Feature Type

  • [x] Adding new functionality to pandas

  • [ ] Changing existing functionality in pandas

  • [ ] Removing existing functionality in pandas

Problem Description

Hi all!

I'm currently working on a forecasting model and had to create multiple lags of many columns. Doing this made me realize that the shift method does not have prefix, prefix_sep, suffix nor suffix_sep arguments. I think adding some (or all) of these arguments would be super useful and could help standardize the method with others such as pd.get_dummies. Additionally, this is already implemented to some extent because when periods is a list, it adds a suffix to each lagged column.

Feature Description

Obviously this is redundant because the method calls itself, but I think it conveys the idea well.

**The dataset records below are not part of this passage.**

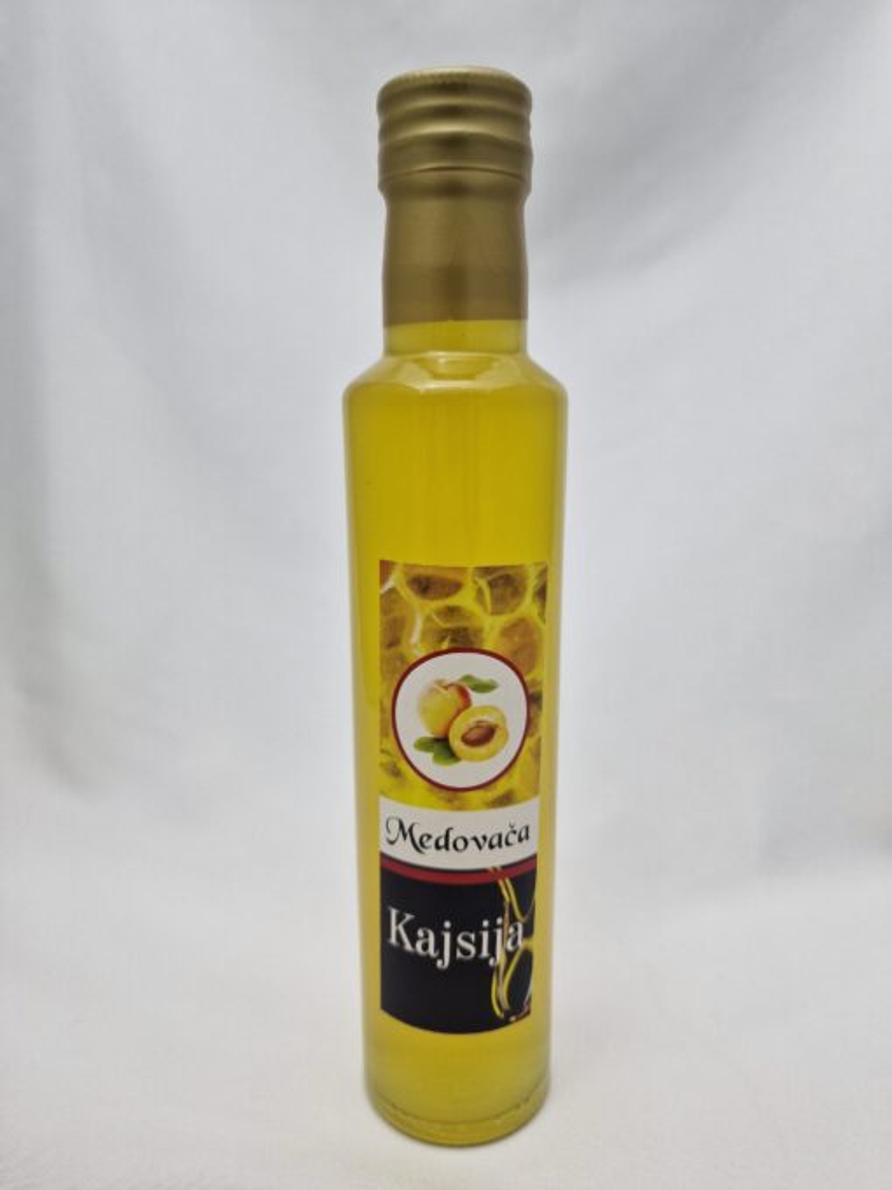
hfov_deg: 58.9
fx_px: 790
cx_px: 446
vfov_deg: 73.9
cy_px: 595
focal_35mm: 23
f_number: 1.8
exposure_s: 1/50
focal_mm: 6.4
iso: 64
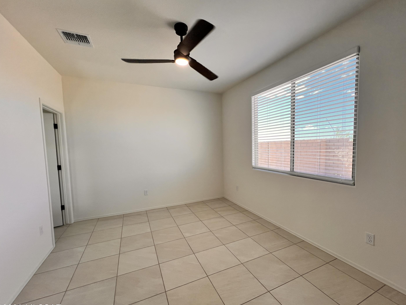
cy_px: 159
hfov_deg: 102.0
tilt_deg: -4.7
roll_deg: +1.6
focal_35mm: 14
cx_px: 213
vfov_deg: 85.6
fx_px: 164
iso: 40
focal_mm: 1.57
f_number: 1.8
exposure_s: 1/120
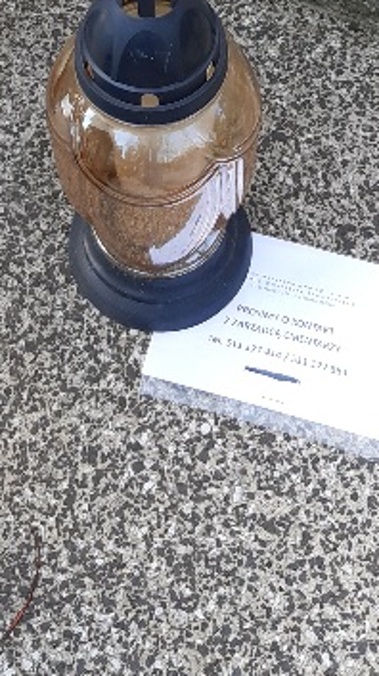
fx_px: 1325
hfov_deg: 16.2
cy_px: -22
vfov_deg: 26.8
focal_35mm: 74
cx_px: 125
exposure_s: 1/222
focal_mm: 3.92
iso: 40
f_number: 1.7
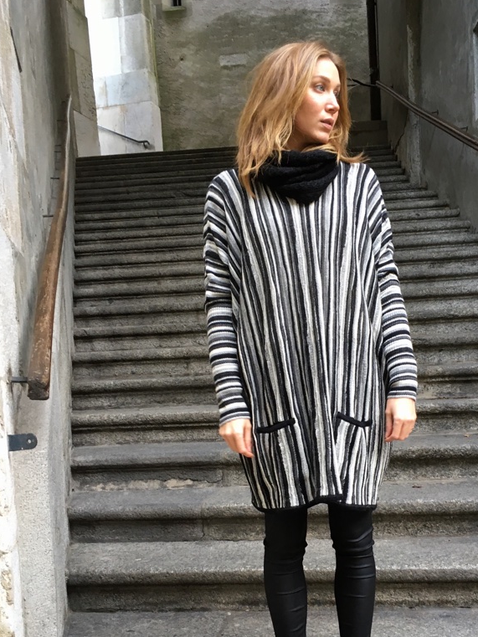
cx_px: 306
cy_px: 406
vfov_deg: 47.3
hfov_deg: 36.6
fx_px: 718
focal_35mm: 39
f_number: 2.2
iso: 100
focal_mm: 4.15
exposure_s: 1/33
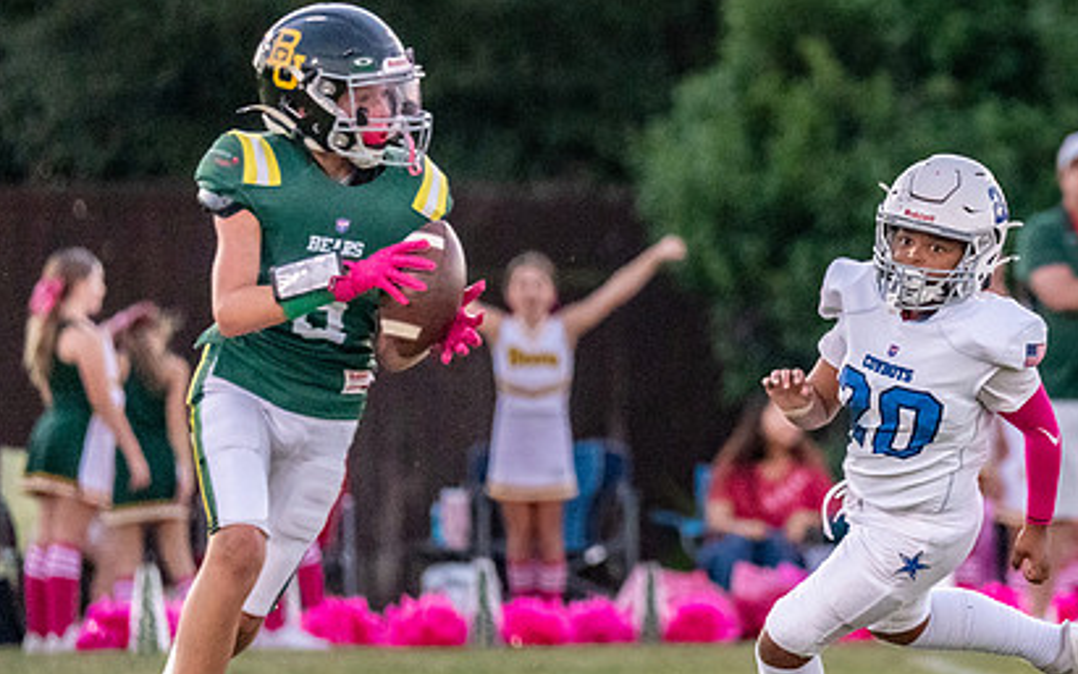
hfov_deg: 4.2
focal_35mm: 505
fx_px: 14838
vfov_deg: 2.6
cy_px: 298
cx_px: 1052
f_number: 2.8
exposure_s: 1/1600
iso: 4000
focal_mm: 200
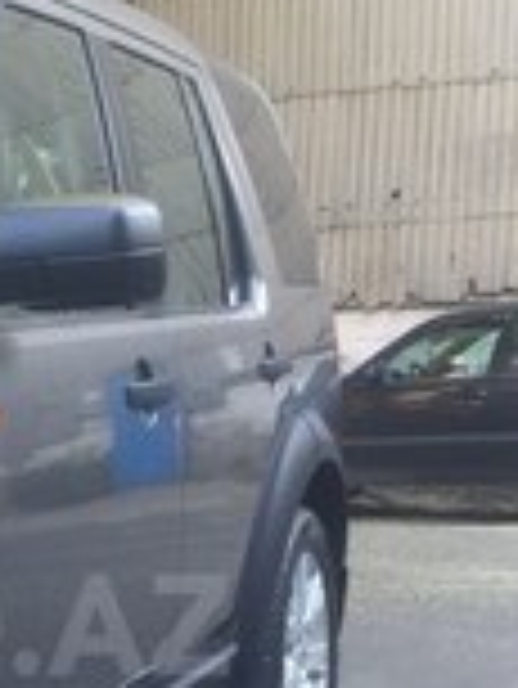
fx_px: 1873
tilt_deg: -7.3
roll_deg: -0.1
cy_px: 625
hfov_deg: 15.2
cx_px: -117
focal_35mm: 94
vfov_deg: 20.4
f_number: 2.2
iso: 40
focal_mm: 4.15
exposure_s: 1/50
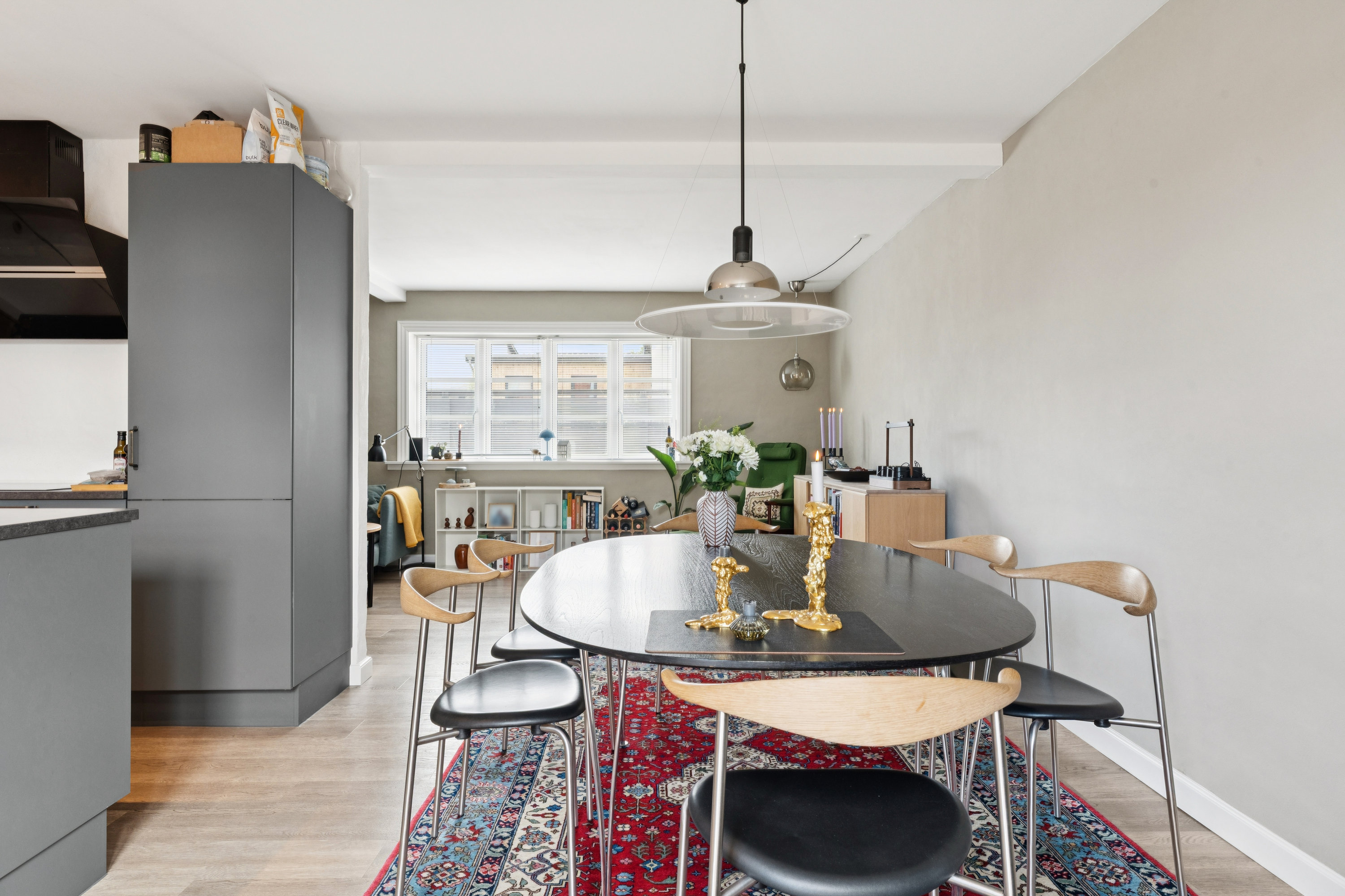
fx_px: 785
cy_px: 448
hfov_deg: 81.2
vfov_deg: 59.5
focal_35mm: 21
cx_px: 672
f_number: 11
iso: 800
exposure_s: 1/20
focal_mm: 21
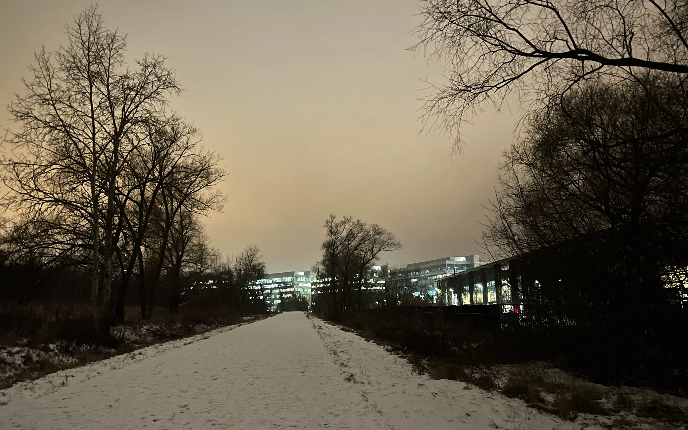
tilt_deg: +11.3
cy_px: 228
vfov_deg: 44.5
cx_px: 339
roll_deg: +1.0
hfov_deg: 66.5
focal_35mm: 28
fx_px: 525
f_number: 1.6
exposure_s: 1/8
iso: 640
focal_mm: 4.2
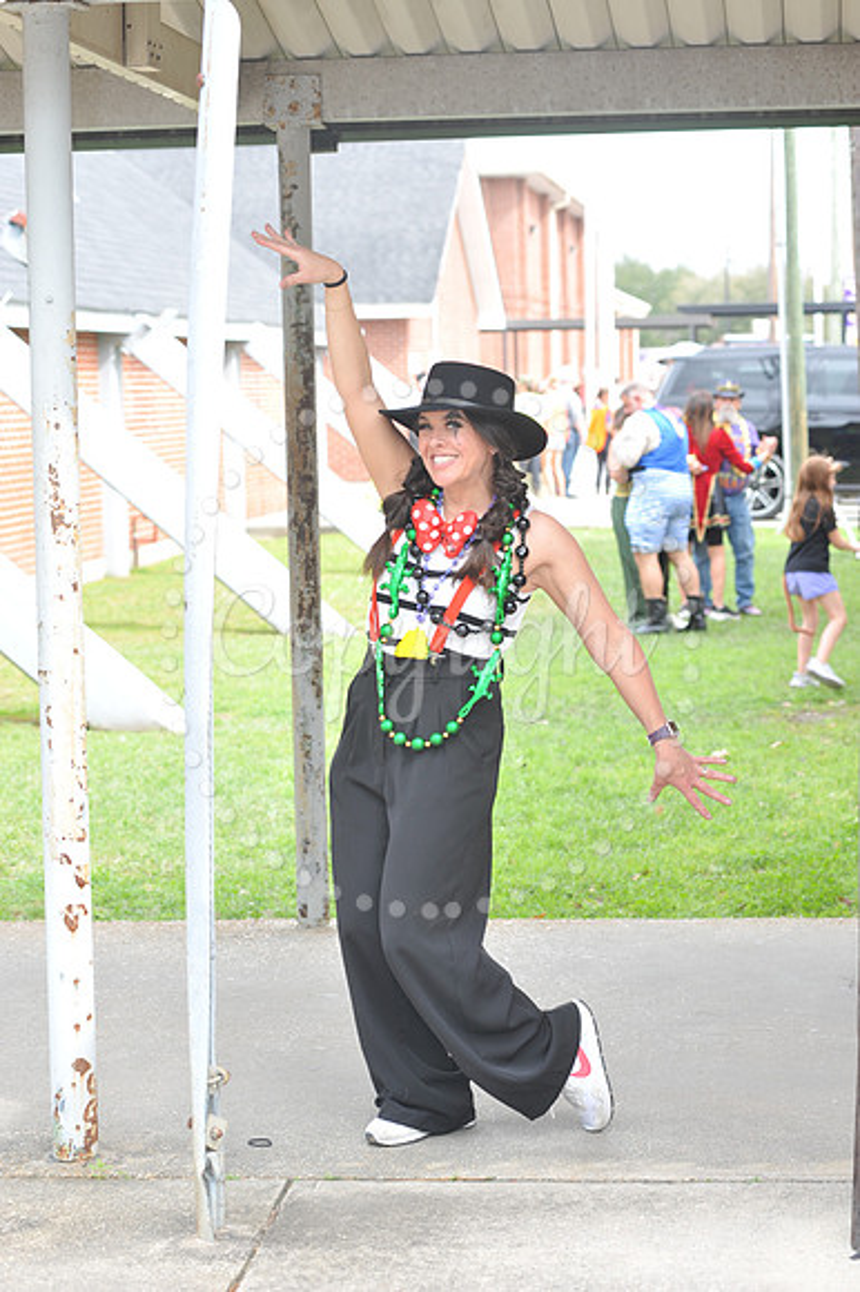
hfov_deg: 15.9
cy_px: 646
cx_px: 430
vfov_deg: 23.7
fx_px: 3085
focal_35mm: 86
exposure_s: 1/80
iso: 200
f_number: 6.3
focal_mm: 86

Suppose suffix and suffix_sep are strings (eg 'lag' and '_') and that columns is an iterable.

if suffix and suffix_sep:
    for column in columns:
        for period in periods:
            data[f'{column}{suffix_sep}{suffix}{period}] = data[column].shift(period)

Alternative Solutions

Here's what I'm currently doing to add _lagX as a suffix:

lags = [1, 2, 3, 6, 9, 12] 
_temp = df[cols_og_feats].shift(periods=lags)  # Lag each column by each lag in lags
_temp.columns = [
    '_'.join(col.split('_')[:-1]) + '_lag' + col.split('_')[-1] for col in _temp.columns
]  # add '_lagX' suffix

Additional Context

No response

Comment From: sajansshergill

lags = [1, 2, 3] cols = ['sales', 'revenue']

Efficiently create lagged columns with suffix _lag{n}

df_lagged = pd.concat( [df[col].shift(lag).rename(f"{col}_lag{lag}") for col in cols for lag in lags], axis=1 )

Optionally combine with original dataframe

df = pd.concat([df, df_lagged], axis=1)

Comment From: ArturoSbr

Thank you! I see what you mean @sajansshergill but I wanted to pass an iterable to the method. Is list comp more efficient than passing an iterable?